Page MenuHomePhabricator

Investigate procuring and installing GPUs on Lift Wing
Closed, ResolvedPublic

Description

What models do we need? What servers will be able to host them?

Event Timeline

Some ideas/constraints/etc..:

  1. We could get a new GPU that is 1:1 similar (in height/width/etc..) to the one deployed on hadoop nodes, and with similar power requirements. DE is trying to move the Hadoop ones to DSE in T318696.
  2. We need to be on K8s 1.23 before being able to expose a gpu to a pod, since https://github.com/RadeonOpenCompute/k8s-device-plugin supports only k8s 1.18+ (and we are on .16 now).
  3. If we get a new GPU, we need to make sure that the chosen one is compatible with the AMD ROCm drivers (checking on the website/docs/etc..). The ones offered by DELL are convenient but at the time they were old and not supported by ROCm.
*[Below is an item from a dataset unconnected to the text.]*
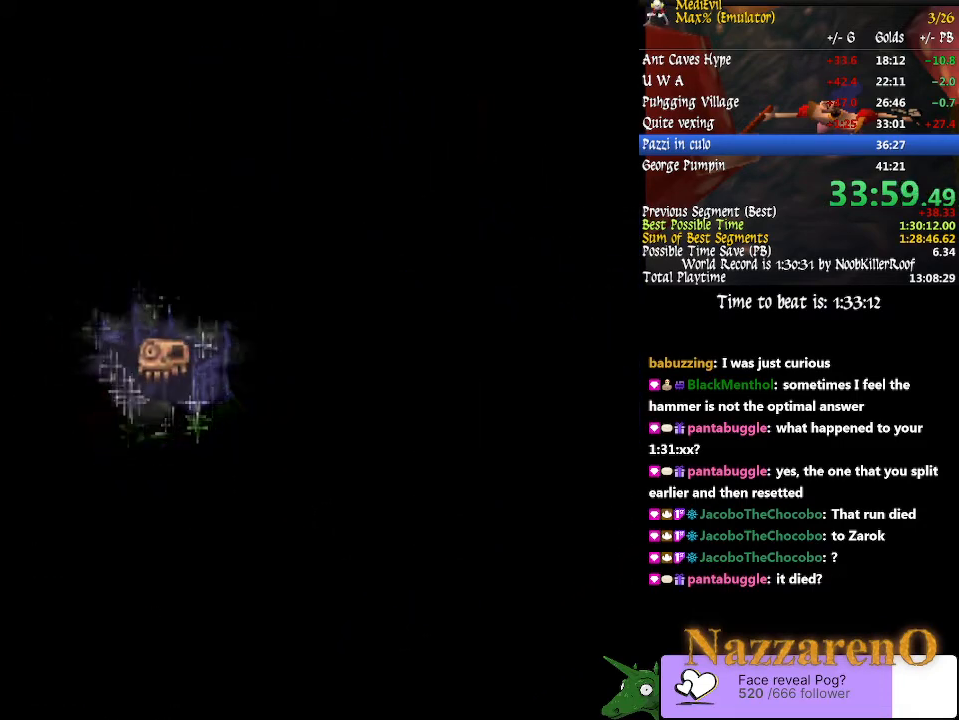
{"dt_ms": 500, "buttons": [], "left_stick": "center", "right_stick": "center", "events": []}
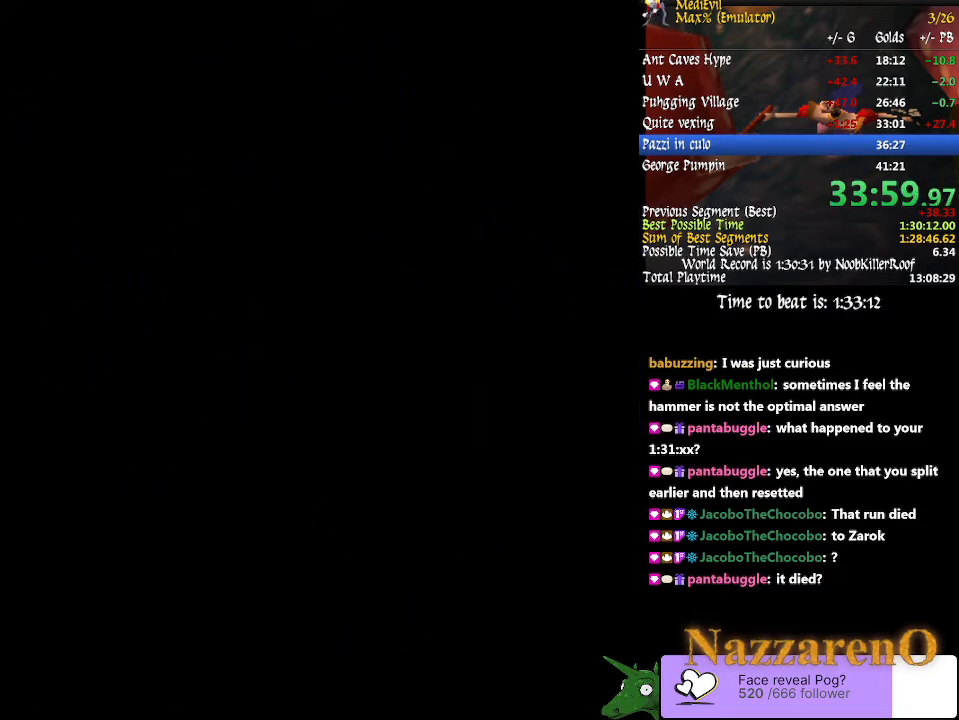
{"dt_ms": 500, "buttons": [], "left_stick": "center", "right_stick": "center", "events": []}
Super excited by this given that Research has been exploring more advanced transformer models that strongly benefit from GPUs not just as training but at prediction time as well.

Maybe very naive question but how should I expect that a GPU would work on LiftWing? Would it only be available to one model at a time or is there a way to share it effectively across models? I guess I'm saying should I think of it as a really awesome single CPU core or a new awesome server with many cores or something in between?

Super excited by this given that Research has been exploring more advanced transformer models that strongly benefit from GPUs not just as training but at prediction time as well.

Maybe very naive question but how should I expect that a GPU would work on LiftWing? Would it only be available to one model at a time or is there a way to share it effectively across models? I guess I'm saying should I think of it as a really awesome single CPU core or a new awesome server with many cores or something in between?

Totally the opposite, your question is valid and really interesting. I started looking into options when you mentioned it during the ML/Research meeting, and so far I found that the Nvidia K8s plugin offers a thing called "MIG" (multi gpu sharing):

https://docs.nvidia.com/datacenter/cloud-native/gpu-operator/gpu-sharing.html

I still didn't get if the AMD ROCm equivalent (https://github.com/RadeonOpenCompute/k8s-device-plugin) supports the same, but I guess that they will need to add this feature since it is critical for k8s workloads. We'll do more research and experiments on this side, hopefully we'll be able to have a good compromise between GPU sharability and open-source drivers/tools :)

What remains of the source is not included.